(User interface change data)
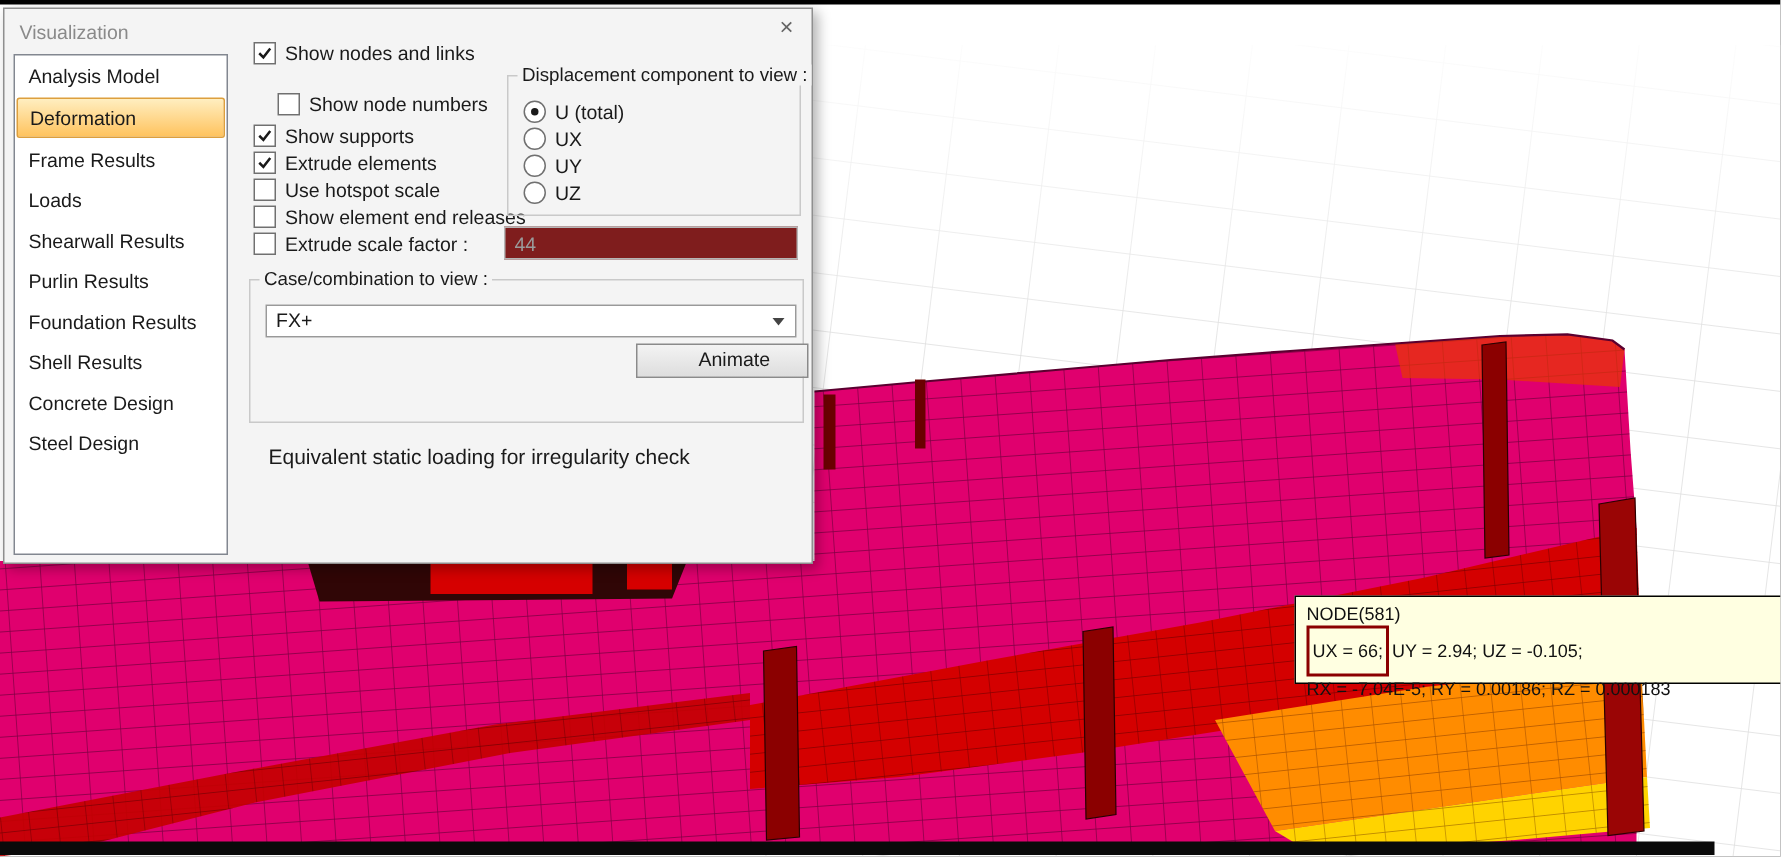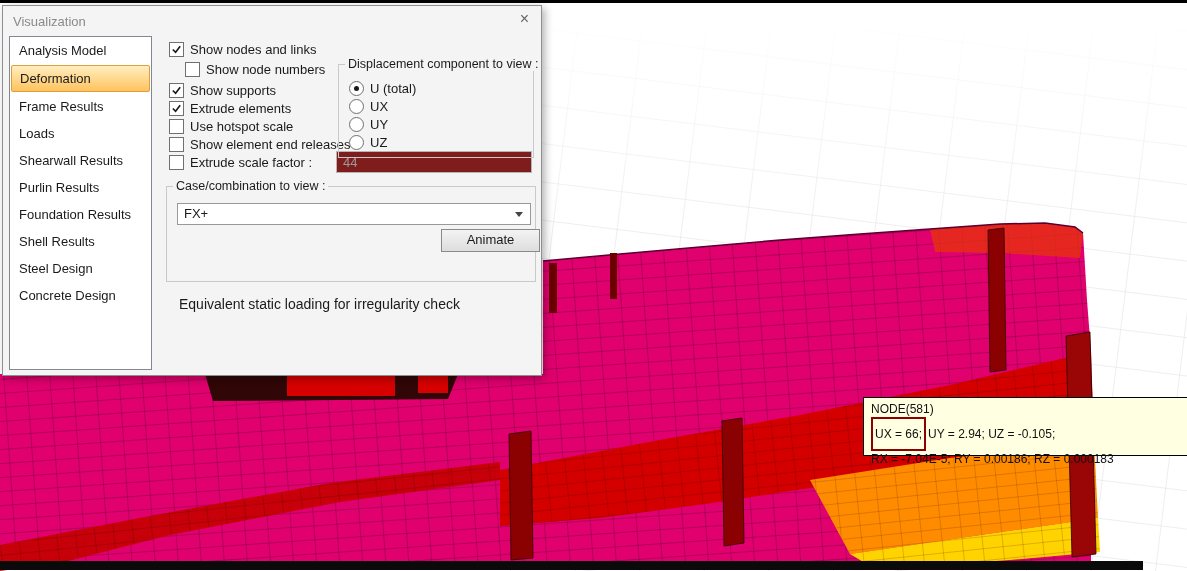--- a/index.html
+++ b/index.html
@@ -37,7 +37,7 @@
   .rd i{display:none;width:5px;height:5px;border-radius:50%;background:#1a1a1a;}
   .rd[data-selected="true"] i{display:block;}
 
-  .r1{left:166px;top:36px;} .r2{left:182px;top:56px;} .r3{left:166px;top:77px;}
+  .r1{left:166px;top:22px;} .r2{left:182px;top:56px;} .r3{left:166px;top:77px;}
   .r4{left:166px;top:95px;} .r5{left:166px;top:113px;} .r6{left:166px;top:131px;}
   .r7{left:166px;top:149px;}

■ Brief ■
Check which lines of the entries hold the word "left", then please give only how many there are.

■ Problem solution ■
4